Why does triggering character events from c++ work but not widgets?

I went through the small tutorial posted on calling blueprint events from c++. I used my character class to test it out and had the blueprint event print to screen, thus verifying the vent was called. However when I try to do the exact same thing with an extended user widget class the event does not fire.

My setup is something like this…

UFUNCTION(BlueprintImplementableEvent, Category = "KORE WIDGET")
void myExtendUserWidget_CallEvent();

myextendCharClass::SendMessage()
{
UKoreWidget* myCustomWidget;
myCustomWidget = CreateWidget<UKoreWidget>((), UKoreWidget::StaticClass());
myCustomWidget->myExtendUserWidget_CallEvent();
}

In the blue print I just pull a print off the event to check it same as I did with the character event. However it does not fire. Any ideas?

Yeah so I worked on this all day yesterday and no love. I’m really confused because it works when I call an event on my character class from code within my character class. Is there some limitation where you can’t call an event from outside the owning objects class?

Because this

 myCustomWidget = CreateWidget<UKoreWidget>((), UKoreWidget::StaticClass());

creates raw UKoreWidget class object, not the class object made out of blueprint which overrides myExtendUserWidget_CallEvent function which prints the text. Create the widget in blueprint insted, or somehow get UClass of that blueprint and use it CreateWidget insted UKoreWidget::StaticClass().

Remeber blueprint is class same as C++ class

Any idea how I could get the blueprint version from code, to use to create?

Put this in your character class header:
UPROPERTY(EditAnywhere, Category = “Widget”)
TSubclassOf KoreWidgetClass;

Now you can set the right class in your character blueprint and use it in your code instead of UKoreWidget::StaticClass().

Okay, so you were correct. The problem was that I was using the staticClass of the UKoreWidget instead of an actual reference.

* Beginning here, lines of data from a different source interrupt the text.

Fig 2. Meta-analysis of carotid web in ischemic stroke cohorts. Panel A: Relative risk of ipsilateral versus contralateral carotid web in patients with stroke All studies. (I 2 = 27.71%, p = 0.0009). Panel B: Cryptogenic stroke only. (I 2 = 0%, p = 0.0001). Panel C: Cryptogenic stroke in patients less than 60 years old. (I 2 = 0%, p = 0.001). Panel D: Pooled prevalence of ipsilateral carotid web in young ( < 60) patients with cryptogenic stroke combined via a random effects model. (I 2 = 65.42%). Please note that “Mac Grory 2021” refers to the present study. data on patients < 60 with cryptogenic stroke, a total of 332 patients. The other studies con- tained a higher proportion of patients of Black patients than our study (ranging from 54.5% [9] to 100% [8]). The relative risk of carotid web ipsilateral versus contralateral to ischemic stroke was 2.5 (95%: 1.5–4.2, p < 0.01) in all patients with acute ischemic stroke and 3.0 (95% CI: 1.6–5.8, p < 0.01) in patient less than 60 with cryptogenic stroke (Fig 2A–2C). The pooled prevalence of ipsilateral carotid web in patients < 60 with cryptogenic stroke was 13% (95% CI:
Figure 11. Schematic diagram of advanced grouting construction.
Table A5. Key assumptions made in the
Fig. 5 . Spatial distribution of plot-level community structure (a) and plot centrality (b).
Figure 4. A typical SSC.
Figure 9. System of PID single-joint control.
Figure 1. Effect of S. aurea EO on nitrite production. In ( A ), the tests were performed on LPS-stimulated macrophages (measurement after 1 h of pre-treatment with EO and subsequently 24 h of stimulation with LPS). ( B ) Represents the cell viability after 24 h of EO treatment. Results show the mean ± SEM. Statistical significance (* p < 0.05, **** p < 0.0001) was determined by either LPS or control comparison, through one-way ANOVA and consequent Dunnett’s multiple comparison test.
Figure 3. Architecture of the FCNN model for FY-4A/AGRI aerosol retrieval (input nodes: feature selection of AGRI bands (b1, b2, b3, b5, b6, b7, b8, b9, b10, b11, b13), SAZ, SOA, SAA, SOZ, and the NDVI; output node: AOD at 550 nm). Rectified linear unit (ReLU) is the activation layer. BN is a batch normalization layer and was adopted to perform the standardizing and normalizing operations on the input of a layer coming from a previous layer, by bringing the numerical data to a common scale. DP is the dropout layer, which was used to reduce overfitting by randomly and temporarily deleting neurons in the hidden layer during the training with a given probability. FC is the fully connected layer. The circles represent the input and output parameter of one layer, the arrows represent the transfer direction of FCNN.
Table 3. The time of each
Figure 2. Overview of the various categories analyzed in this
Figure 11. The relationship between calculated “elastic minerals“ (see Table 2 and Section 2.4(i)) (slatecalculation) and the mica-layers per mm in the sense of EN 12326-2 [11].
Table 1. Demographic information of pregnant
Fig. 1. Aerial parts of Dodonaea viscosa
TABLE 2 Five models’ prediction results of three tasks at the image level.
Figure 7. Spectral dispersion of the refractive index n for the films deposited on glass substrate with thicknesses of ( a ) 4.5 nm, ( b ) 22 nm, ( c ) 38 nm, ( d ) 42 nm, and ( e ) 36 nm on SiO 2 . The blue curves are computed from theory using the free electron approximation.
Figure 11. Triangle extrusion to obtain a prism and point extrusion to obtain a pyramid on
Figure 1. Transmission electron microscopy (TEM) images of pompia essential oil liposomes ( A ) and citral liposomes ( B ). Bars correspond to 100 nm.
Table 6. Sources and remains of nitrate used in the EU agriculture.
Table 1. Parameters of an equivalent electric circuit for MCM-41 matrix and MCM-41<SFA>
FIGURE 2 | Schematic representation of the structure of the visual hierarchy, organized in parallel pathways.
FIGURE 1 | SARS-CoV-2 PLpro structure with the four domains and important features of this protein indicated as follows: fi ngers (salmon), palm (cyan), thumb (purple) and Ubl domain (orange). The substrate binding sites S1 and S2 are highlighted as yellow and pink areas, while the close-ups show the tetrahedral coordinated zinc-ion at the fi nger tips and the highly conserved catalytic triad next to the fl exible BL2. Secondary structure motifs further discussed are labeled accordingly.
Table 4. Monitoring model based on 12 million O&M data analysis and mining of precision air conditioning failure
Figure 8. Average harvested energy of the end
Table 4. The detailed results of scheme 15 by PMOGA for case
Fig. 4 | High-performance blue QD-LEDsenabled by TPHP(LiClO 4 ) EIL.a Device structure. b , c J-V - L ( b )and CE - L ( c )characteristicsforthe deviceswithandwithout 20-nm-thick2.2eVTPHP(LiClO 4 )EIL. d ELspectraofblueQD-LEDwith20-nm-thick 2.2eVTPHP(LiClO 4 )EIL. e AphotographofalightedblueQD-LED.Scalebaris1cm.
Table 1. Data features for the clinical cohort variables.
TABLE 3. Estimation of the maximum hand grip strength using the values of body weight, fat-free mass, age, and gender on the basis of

UPROPERTY(EditAnywhere, BlueprintReadOnly, Category = “KORE WIDGET”)
TSubclassOf WidgetTemplate;

The above provides a slot available in the details panel in the editor for the class the member is on (in my case I put this variable in my character class). There you can add the reference to the correct BP by selecting it. So instead of using the static class like I did at first, use the WidgetTemplate reference that is populated in the editor.